Shortly after her mother was deported, Agnes’s father suddenly reappeared. He had been on a transport when some Nazis needed assistance getting to Budapest. He was able to guide them there, since he spoke German.

A few days later, Julia, the nanny knocked at door. “It is because of Julia that I am standing here, talking to you today.”

Julia took Agnes to her home that day, teaching her the rosary on the train there. Agnes was to be her niece from eastern Hungary, where the Russians were occupying. With her blond hair and blue eyes, she took on Julia’s last name and a new gentile identity. “Imagine you are 11 years old, and you can’t cry out that you want to go home to your parents. But, again I was lucky. I was with someone I loved, and I knew she would take care of me.”

At Julia’s the bombing was constant. They lived in the basement of the apartment building for two to three months where it was cold, dark, dirty and damp. There were no toilets, no light besides a candle and little food.

By January the bombing slowed and there were rumors that the Russians were freeing the Jews. “Imagine first going out from the dark. It was so bright from the light reflecting on the snow that I couldn’t see. But I could smell. It was smell of death.”

With no way to find out who had survived, Agnes just waited. She was playing outside one day when her father walked up. He was “skin and bones” after managing to survive in a Swedish diplomat’s home, Raoul Wallenberg.

Agnes and her father returned to their home, where they found another family living there.
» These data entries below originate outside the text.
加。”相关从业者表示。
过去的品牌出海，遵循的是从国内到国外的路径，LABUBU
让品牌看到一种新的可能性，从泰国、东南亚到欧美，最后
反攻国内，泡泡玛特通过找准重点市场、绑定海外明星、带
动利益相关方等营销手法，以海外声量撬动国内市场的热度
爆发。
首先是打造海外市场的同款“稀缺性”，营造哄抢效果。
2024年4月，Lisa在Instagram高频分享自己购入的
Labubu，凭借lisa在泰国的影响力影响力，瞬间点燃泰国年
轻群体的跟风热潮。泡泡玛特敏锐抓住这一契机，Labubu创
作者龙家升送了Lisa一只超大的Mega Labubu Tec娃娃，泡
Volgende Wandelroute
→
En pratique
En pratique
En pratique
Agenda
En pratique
They shared the space for a short time, while the family looked for a new home. Her father got his business back, and she started back at gymnasium, all while searching for what had happened to the rest of their family.
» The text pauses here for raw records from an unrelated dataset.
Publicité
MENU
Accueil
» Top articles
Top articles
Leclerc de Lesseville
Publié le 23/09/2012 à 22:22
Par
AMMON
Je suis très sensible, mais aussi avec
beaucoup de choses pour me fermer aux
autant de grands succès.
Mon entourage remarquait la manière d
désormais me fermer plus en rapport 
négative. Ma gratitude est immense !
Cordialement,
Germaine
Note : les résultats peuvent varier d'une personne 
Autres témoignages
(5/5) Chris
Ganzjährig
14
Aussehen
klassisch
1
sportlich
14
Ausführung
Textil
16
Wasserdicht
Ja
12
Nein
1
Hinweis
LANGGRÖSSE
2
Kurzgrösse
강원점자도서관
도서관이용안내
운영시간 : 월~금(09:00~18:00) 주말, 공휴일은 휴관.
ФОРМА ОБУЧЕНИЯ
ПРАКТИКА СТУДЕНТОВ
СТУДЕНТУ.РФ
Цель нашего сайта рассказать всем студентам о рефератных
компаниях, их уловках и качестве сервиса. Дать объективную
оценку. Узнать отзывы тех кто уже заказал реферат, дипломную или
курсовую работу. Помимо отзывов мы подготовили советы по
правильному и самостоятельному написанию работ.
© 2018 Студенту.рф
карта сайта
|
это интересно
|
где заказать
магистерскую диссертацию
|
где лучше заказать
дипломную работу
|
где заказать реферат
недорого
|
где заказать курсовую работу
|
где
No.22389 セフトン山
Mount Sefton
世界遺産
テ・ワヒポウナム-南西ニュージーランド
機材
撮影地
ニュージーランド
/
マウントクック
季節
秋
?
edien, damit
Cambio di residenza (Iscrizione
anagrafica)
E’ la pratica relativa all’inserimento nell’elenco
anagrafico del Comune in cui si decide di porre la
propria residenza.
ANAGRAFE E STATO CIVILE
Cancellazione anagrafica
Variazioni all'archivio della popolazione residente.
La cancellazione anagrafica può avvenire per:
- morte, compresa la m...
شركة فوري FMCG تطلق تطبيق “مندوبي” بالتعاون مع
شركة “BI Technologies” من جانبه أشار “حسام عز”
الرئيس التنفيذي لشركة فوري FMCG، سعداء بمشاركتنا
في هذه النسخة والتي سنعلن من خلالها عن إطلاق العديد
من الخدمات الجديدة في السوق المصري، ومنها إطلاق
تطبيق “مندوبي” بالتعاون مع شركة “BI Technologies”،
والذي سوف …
The deportee trains coming back, and Agnes and her father kept looking for her mother, hearing horror stories from emaciated, broken down Jews.

They eventually found out that Agnes’s grandmother ended up in ghetto, together with her aunt, where people were dying of starvation and illness. “But that wasn’t fast enough for Nazis because they knew war was ending.”

At night took them all to the Danube river and wired them together so that with one bullet, they could kill several people. “It’s no longer a beautiful blue river; it is still red with all the blood that was shot into it.”

Agnes’s father later heard from a woman who came to his store that she was In Bergen Belson with his wife, who had died in her arms.

“The pivotal point of my life was having lost my mother.”

Agnes and her father got in touch with American relatives and came to Chicago in 1947. Julia saw them off at railroad station and gave Agnes a little ring as a memento that she continues to cherish.”

Life in America didn’t live up to either one of their expectations. Agnes struggled to find her place in her American relatives’ home, and her father never adjusted. He spent time in isolation after contracting tuberculosis, and once he was well, he did not have the strength to assimilate into the American culture. He returned to Europe, leaving Agnes to live in America with her aunt and uncle.

Agnes eventually finished high school, married at 18 and has three children, four grand children and four great grandchildren. Julia was recognized as a Righteous Gentile at Yad V’Shem. She says, “How lucky I am to be here at 81 to tell you my story.”